Коллективизация имела как свои положительные, так и отрицательные стороны для экономики и социальной жизни.
В результате коллективизации была создана система перекачки финансовых, материальных и трудовых ресурсов из аграрного сектора в индустриальный. Это послужило основой для последующего быстрого индустриального роста, который позволил преодолеть качественное отставание промышленности СССР от ведущих мировых держав.
В то же время в результате коллективизации фактически было де-факто восстановлено крепостное право – крестьяне лишились не только собственности на землю, но и личной свободы (в частности – свободы выбора места жительства[287]
), были вновь «приписаны» к земле.Этот процесс сопровождался так называемым раскулачиванием, в рамках которого около 2 млн. человек были депортированы на Урал и в Сибирь, а их имущество конфисковано.
Не удивительно, что коллективизация вызвала массовое сопротивление крестьянства: в 1930 г. в Белоруссии, Центрально-Черноземной области, в Нижнем и Среднем Поволжье, на Северном Кавказе, в Сибири, на Урале, в Ленинградской, Московской, Западной, Иваново-Вознесенской областях, в Крыму и Средней Азии было зарегистрировано 14 тыс. восстаний, в которых приняли участие 2 млн. 500 тыс. человек.
Усиленному экспорту зерновых сопутствовал, как и при индустриализации в Российской империи, сильнейший голод начала 1930-х гг.: по разным подсчетам от него погибло от 3 до 6 млн. человек.
Стоила ли индустриализация таких жертв?
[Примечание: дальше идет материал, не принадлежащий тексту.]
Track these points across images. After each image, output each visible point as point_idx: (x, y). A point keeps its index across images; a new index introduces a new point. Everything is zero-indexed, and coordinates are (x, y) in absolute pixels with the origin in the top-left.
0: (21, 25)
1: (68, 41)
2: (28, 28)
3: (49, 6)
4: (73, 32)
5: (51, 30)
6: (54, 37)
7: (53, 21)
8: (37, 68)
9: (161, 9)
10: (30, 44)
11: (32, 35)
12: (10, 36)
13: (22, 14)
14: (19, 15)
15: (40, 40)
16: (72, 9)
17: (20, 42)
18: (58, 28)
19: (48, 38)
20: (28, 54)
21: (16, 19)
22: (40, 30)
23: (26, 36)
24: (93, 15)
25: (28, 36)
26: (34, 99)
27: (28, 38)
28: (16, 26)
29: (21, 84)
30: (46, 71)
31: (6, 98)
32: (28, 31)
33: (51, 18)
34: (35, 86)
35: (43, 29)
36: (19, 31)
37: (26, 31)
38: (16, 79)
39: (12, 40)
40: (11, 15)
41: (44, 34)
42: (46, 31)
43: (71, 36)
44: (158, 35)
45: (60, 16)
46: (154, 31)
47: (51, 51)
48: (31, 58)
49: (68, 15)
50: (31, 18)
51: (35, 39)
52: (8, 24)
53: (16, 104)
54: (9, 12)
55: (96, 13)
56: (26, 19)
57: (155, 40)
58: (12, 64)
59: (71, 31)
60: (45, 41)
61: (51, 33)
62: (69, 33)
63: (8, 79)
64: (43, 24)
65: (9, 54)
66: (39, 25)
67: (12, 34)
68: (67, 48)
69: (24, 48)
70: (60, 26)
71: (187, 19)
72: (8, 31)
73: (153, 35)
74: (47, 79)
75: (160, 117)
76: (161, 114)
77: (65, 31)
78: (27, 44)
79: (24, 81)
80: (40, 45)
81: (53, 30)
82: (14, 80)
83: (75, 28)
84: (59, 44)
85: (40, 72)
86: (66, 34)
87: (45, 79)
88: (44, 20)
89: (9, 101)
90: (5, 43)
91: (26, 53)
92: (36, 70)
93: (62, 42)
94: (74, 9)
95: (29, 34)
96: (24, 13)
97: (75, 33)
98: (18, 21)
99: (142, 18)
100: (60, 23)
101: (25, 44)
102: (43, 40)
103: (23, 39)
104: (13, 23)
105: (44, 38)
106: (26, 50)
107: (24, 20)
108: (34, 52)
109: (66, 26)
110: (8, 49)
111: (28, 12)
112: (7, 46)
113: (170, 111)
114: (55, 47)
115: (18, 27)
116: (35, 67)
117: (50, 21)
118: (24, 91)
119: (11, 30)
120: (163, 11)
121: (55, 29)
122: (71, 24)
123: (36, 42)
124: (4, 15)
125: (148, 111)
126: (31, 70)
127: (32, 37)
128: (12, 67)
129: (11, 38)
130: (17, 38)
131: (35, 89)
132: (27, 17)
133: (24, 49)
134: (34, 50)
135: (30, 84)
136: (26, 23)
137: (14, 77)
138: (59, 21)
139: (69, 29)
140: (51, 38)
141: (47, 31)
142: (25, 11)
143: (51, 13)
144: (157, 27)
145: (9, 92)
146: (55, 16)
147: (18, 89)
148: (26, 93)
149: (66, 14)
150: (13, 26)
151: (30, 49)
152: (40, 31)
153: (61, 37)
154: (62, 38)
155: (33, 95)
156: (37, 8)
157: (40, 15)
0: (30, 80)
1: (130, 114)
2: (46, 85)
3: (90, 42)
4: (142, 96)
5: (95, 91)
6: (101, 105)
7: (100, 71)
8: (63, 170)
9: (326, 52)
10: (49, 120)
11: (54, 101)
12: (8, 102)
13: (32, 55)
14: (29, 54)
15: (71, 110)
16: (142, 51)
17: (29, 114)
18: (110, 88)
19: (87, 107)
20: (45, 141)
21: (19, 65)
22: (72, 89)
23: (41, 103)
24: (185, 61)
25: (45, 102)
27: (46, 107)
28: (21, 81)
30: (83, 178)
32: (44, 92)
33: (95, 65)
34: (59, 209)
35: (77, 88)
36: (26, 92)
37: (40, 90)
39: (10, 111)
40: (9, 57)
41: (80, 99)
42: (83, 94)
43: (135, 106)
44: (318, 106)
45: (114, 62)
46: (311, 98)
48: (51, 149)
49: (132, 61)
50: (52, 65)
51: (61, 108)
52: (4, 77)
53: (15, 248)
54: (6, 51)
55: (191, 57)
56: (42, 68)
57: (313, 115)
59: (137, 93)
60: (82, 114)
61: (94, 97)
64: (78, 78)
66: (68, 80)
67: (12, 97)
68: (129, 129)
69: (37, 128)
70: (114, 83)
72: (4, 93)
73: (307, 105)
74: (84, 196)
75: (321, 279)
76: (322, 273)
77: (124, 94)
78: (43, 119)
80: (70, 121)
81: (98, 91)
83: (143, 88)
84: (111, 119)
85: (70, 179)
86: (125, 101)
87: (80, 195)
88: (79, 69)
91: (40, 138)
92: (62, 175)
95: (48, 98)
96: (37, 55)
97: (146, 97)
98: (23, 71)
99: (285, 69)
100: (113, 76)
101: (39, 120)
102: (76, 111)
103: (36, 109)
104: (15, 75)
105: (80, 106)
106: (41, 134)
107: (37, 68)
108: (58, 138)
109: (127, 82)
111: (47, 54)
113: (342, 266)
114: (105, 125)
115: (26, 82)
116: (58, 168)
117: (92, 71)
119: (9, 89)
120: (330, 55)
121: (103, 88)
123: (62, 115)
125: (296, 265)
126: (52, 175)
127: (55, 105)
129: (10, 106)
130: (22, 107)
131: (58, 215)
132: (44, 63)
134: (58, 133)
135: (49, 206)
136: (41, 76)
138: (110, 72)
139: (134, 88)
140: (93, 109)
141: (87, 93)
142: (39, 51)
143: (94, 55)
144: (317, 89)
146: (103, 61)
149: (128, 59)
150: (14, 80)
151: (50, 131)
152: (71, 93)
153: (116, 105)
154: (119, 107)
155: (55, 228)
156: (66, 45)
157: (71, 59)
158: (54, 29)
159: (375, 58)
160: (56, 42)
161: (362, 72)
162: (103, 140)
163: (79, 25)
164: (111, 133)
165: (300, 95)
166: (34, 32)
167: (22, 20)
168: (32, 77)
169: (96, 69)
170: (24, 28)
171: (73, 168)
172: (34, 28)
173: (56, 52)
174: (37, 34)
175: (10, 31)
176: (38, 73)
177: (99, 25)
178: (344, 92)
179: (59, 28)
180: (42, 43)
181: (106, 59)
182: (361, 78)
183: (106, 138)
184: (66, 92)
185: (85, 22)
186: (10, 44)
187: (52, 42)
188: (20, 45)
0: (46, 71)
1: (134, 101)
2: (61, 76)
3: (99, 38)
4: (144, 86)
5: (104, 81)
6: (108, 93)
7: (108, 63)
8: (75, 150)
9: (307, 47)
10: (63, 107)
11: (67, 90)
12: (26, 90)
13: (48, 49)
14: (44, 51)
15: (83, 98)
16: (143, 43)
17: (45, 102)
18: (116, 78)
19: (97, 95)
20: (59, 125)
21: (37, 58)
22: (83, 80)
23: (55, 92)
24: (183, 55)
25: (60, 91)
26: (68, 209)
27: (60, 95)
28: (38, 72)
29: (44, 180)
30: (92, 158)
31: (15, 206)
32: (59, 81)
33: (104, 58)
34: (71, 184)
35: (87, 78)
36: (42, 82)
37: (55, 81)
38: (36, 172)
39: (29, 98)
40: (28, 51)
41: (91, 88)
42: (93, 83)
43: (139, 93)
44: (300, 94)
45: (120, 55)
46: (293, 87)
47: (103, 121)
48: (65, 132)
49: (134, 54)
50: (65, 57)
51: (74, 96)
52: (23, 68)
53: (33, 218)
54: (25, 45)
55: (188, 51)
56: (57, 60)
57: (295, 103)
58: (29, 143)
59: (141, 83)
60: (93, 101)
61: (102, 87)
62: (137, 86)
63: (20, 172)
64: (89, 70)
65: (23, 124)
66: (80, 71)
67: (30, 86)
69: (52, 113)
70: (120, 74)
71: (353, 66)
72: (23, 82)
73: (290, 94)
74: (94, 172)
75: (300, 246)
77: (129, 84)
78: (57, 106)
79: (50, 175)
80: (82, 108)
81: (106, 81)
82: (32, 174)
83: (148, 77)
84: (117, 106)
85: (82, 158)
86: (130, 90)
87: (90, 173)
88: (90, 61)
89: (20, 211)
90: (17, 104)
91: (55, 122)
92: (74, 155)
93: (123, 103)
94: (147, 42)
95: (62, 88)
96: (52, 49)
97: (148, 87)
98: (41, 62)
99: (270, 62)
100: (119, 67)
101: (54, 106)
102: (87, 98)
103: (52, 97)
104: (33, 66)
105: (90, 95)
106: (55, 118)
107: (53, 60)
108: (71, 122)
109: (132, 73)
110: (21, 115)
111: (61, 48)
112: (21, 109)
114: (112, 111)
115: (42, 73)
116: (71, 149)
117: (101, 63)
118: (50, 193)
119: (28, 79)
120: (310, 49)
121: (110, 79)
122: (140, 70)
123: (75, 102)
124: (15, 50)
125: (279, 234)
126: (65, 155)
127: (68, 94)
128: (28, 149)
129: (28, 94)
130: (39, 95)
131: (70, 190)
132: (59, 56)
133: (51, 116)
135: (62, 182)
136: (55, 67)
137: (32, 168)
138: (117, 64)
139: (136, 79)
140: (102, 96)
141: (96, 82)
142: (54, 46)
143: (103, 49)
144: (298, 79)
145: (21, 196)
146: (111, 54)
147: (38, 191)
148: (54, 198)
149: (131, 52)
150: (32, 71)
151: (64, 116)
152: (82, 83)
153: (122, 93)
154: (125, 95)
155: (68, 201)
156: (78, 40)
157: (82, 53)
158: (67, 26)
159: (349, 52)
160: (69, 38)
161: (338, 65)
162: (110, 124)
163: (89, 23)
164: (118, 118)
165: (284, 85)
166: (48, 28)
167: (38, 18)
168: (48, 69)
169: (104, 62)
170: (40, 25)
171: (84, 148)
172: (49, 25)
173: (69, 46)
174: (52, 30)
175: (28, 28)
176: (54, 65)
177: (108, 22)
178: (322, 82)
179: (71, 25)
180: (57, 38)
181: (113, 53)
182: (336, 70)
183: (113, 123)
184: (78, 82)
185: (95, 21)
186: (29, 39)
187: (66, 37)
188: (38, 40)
Можно ли было их избежать?
Едва ли возможно дать сейчас однозначный ответ на эти вопросы, но сталинская реформа деревни была неизбежным следствием исторического процесса, обусловленного еще петровскими преобразованиями, половинчатостью российских реформ конца XIX века, запоздалой реакцией царского правительства на изменение социально-политической ситуации в начале 1900-х гг. и, само собой, победой революции февраля-октября 1917 г., оставившей Россию одну во враждебном мировом окружении.
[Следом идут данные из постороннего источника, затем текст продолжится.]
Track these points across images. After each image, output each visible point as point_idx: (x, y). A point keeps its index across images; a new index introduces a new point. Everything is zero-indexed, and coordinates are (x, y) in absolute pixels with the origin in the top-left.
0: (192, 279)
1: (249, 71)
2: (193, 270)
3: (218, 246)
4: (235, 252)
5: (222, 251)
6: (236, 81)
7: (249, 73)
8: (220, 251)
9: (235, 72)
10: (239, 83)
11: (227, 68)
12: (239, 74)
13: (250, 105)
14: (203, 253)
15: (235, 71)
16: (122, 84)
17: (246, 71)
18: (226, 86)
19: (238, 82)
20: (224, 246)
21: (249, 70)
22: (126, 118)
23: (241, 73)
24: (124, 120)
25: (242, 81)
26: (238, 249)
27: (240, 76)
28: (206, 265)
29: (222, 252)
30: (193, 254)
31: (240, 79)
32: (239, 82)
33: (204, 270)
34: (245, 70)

Но если бы Сталин не пошел на создание мобилизационной экономики, Вторая мировая война могла окончиться совершенно иначе, а Россия исчезла бы с политической карты мира навсегда. Не стоит думать, что Сталин был кровожадным чудовищем, его выбор был детерминирован всем предыдущим историческим развитием страны и сложившейся в предвоенные годы ситуацией в мире.
Нет сомнения, что действия Сталина определяли и его личностные качества, в том числе властолюбие, но нет сомнения и в том, что он не отделял своей судьбы от судеб страны и народа.